# Job item
What lines of the data include the string "Report"? Copy them all.

[Records for processing]

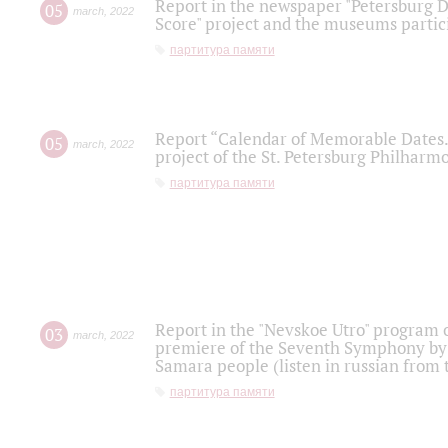
Report in the newspaper "Petersburg Di
05
march
,
2022
Score" project and the museums partici
партитура памяти
Report “Calendar of Memorable Dates. 
05
march
,
2022
project of the St. Petersburg Philharmo
партитура памяти
Report in the "Nevskoe Utro" program o
03
march
,
2022
premiere of the Seventh Symphony by 
Samara people (listen in russian from
партитура памяти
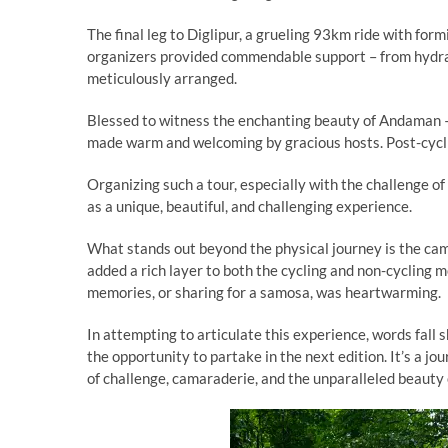
The final leg to Diglipur, a grueling 93km ride with fo
organizers provided commendable support – from hydrat
meticulously arranged.
Blessed to witness the enchanting beauty of Andaman –
made warm and welcoming by gracious hosts. Post-cycli
Organizing such a tour, especially with the challenge o
as a unique, beautiful, and challenging experience.
What stands out beyond the physical journey is the cam
added a rich layer to both the cycling and non-cycling 
memories, or sharing for a samosa, was heartwarming.
In attempting to articulate this experience, words fall
the opportunity to partake in the next edition. It’s a j
of challenge, camaraderie, and the unparalleled beauty 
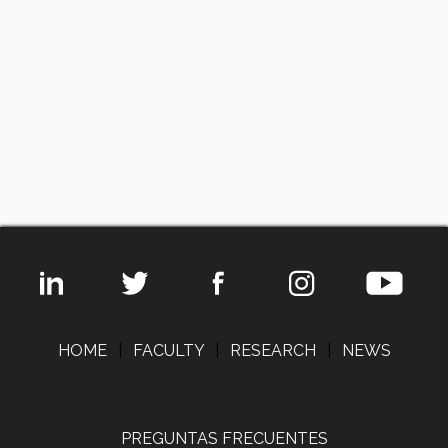
HOME
|
FACULTY
|
RESEARCH
|
NEWS
PREGUNTAS FRECUENTES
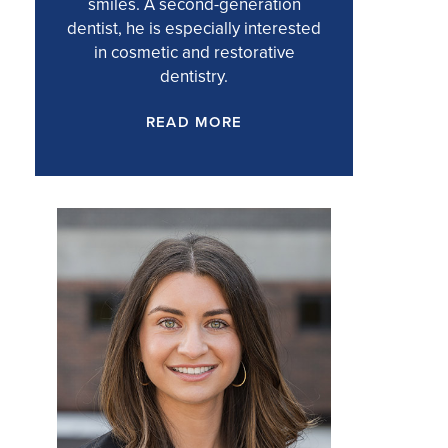
smiles. A second-generation
dentist, he is especially interested
in cosmetic and restorative
dentistry.
READ MORE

[/Records for processing]

# Answer to the problem
Report in the newspaper "Petersburg Di
Report “Calendar of Memorable Dates. 
Report in the "Nevskoe Utro" program o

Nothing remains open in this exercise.